Des images virales sur les réseaux sociaux ont suscité une onde de choc en montrant l’agression brutale d’une dizaine de jeunes à Beni, au Nord-Kivu, le 17 septembre 2025. Accusés de liens avec le groupe armé M23, ces jeunes ont été victimes de violence de la part des habitants locaux avant d’être libérés grâce à l’intervention des services de sécurité.
Immédiatement après l’incident, des notables de la province voisine de l’Ituri ont pris la parole pour défendre les jeunes concernés. John Kabwa, un notable iturien, a condamné cette agression en la qualifiant de « discrimination régionale » à l’encontre des ressortissants de Mahagi, en Ituri, présents à Beni pour des raisons professionnelles.
« Ces jeunes ont été violemment agressés au motif qu’ils seraient de mèche avec les M23 », a déclaré Kabwa.
La société de gardiennage Top Sig, à laquelle appartenaient les jeunes agressés, a exprimé sa profonde consternation face à cet incident. Dans un communiqué, elle a précisé que ces stagiaires étaient venus de Mahagi pour des « stages professionnels à Beni ».

« TOP SIG condamne avec la plus forte énergie la violence exercée à l’encontre de ses agents, compatriotes congolais, par des personnes mal intentionnées se réclamant appartenir à des groupes de pression », a déclaré la société.
Elle a également démenti toute affiliation des jeunes au mouvement rebelle M23, insistant sur le fait qu’ils avaient été correctement identifiés par les autorités de sécurité.

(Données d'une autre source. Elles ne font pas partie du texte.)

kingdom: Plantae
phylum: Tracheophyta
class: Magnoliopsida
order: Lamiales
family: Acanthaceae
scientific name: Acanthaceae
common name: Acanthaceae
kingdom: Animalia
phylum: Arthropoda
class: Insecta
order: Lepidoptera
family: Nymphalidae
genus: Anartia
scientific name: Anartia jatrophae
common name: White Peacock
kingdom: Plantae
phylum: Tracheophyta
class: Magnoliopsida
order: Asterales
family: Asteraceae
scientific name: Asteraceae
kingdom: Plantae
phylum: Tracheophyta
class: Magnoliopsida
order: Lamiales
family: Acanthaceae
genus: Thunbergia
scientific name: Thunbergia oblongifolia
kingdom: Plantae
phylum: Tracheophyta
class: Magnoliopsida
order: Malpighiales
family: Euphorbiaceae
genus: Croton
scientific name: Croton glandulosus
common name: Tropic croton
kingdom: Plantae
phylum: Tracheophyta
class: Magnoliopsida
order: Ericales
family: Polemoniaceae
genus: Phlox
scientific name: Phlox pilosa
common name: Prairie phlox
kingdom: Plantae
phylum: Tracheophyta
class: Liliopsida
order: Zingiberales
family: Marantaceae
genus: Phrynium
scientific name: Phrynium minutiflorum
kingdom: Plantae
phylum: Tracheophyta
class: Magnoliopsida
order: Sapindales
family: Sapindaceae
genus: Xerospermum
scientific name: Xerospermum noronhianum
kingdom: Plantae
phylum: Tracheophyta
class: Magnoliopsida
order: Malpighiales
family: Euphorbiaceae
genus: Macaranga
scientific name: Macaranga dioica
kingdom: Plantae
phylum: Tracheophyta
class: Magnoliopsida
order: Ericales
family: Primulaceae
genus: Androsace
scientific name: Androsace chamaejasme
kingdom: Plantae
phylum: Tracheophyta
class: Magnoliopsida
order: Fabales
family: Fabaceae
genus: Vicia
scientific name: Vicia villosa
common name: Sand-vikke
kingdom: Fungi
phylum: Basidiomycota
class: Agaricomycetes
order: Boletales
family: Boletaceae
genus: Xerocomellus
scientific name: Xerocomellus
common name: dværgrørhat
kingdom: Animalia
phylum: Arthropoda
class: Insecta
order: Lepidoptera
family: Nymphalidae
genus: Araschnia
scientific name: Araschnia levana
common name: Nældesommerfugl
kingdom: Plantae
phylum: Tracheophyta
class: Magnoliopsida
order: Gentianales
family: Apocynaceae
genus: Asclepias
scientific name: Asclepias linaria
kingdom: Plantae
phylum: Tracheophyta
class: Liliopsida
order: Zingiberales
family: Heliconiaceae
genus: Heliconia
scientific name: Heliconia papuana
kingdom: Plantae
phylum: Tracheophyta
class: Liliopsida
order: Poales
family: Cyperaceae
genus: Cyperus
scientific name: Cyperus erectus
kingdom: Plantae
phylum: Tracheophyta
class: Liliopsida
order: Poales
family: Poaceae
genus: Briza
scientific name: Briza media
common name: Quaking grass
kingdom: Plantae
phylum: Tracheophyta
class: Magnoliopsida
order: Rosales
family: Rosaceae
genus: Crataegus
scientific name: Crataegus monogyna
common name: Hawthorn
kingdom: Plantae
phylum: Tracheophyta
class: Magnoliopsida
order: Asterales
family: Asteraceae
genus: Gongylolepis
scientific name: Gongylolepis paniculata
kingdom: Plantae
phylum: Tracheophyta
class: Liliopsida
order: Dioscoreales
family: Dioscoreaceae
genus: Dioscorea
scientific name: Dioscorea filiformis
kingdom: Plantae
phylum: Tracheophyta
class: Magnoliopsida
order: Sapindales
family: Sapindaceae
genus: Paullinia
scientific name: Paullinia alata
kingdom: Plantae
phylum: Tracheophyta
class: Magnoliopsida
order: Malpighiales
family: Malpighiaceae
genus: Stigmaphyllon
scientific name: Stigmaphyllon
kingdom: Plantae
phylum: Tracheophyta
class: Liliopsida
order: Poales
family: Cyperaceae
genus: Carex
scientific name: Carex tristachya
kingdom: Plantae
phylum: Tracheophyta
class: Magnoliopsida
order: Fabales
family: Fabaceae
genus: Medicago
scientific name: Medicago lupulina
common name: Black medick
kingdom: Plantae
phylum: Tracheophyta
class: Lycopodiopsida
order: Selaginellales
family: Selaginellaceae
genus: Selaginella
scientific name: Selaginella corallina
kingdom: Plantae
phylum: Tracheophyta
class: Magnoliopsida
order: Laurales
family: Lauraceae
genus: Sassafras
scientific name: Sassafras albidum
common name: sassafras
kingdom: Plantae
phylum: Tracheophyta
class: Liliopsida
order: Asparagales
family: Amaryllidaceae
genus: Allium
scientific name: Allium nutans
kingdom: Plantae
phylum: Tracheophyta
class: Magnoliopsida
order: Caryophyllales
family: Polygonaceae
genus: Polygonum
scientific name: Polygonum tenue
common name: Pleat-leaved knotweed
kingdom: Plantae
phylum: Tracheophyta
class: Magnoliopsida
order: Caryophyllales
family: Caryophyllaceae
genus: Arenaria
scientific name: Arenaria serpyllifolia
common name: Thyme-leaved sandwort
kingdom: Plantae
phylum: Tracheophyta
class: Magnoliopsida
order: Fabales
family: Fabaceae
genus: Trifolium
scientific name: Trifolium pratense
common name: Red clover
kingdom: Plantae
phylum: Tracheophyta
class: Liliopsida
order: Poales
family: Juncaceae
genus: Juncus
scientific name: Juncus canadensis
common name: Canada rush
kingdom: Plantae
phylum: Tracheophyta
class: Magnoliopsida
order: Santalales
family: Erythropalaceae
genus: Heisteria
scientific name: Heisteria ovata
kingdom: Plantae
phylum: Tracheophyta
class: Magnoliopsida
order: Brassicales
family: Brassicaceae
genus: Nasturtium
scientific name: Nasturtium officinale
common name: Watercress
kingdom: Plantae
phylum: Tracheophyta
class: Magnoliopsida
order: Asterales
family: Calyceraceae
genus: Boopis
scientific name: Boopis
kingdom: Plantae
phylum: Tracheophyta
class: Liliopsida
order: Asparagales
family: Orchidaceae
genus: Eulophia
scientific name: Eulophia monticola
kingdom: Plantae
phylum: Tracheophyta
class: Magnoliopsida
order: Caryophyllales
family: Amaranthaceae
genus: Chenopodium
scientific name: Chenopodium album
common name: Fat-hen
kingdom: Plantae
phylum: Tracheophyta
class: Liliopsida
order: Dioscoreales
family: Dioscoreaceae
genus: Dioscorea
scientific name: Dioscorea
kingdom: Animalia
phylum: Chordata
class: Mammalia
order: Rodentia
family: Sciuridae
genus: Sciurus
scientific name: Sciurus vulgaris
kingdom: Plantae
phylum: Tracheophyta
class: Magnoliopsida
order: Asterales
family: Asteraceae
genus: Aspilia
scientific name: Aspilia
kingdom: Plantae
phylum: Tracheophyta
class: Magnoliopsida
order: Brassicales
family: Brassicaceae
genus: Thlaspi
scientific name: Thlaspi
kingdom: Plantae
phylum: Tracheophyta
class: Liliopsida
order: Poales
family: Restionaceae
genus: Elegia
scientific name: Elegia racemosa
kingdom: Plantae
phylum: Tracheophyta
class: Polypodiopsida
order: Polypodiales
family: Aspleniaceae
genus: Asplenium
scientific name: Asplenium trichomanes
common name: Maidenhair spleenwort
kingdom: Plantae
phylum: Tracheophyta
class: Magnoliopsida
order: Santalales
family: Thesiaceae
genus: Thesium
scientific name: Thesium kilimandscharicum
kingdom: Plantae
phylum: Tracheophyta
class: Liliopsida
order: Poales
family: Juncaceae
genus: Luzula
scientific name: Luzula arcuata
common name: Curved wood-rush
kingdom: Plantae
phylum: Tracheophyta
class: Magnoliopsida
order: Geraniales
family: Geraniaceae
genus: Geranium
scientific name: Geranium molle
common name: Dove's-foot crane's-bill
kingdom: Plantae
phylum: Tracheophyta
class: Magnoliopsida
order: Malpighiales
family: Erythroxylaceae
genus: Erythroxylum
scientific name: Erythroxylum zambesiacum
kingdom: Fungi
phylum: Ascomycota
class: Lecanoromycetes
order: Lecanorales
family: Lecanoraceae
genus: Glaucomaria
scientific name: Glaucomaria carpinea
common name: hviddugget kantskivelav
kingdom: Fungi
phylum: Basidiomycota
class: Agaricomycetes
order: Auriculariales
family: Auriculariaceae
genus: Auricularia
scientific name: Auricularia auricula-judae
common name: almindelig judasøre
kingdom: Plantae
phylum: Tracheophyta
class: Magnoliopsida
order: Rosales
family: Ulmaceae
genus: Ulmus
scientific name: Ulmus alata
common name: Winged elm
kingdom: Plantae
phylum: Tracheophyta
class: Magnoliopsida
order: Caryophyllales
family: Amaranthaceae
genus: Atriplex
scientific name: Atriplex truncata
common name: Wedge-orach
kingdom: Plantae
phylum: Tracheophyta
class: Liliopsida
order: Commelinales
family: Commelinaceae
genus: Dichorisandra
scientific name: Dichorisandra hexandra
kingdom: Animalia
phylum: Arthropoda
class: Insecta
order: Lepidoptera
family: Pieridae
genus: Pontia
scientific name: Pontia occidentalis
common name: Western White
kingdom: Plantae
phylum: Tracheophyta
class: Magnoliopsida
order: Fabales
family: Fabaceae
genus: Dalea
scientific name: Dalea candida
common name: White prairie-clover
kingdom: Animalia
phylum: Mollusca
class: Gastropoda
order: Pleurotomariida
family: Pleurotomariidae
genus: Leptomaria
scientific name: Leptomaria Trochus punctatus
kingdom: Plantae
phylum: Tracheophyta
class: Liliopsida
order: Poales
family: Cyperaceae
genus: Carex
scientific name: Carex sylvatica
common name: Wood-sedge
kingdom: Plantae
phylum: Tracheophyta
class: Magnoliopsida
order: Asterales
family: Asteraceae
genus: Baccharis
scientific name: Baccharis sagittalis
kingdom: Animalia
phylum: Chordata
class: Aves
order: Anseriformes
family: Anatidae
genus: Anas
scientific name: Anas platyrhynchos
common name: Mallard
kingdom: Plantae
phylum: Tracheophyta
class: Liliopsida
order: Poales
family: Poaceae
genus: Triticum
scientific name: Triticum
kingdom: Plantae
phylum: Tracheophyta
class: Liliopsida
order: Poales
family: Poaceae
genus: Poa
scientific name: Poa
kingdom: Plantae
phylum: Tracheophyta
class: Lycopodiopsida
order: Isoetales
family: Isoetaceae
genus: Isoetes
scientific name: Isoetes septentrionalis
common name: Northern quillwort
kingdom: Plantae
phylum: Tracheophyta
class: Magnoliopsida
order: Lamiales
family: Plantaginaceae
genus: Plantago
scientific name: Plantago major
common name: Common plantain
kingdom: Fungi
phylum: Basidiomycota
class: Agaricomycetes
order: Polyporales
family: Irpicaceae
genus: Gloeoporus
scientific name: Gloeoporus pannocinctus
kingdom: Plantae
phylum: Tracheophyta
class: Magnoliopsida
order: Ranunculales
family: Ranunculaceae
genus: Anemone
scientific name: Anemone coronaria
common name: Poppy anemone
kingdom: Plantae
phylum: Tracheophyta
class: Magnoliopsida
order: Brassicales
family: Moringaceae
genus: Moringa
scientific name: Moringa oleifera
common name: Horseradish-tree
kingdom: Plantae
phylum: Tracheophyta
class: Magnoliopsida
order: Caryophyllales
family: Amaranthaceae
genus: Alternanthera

Les agents de Top Sig, initialement interpellés par la police, ont été relâchés quelques heures après vérification de leur identité par les services compétents.
« TOP SIG tient à préciser à toute la population de Beni et ses environs que lui et ses agents n’ont aucun lien avec une quelconque rébellion, comme l’ont indiqué plusieurs publications sur les réseaux sociaux », a conclu le communiqué, réaffirmant la légitimité des agents.
Les dix hommes suspectés d’appartenir au M23-AFC ont échappé à une justice populaire à Kalinda, dans la ville de Beni. Ils ont été appréhendés par la population, craignant une infiltration rebelle. La police nationale congolaise est intervenue pour les sauver avant de procéder à leur audition puis leur relâchement.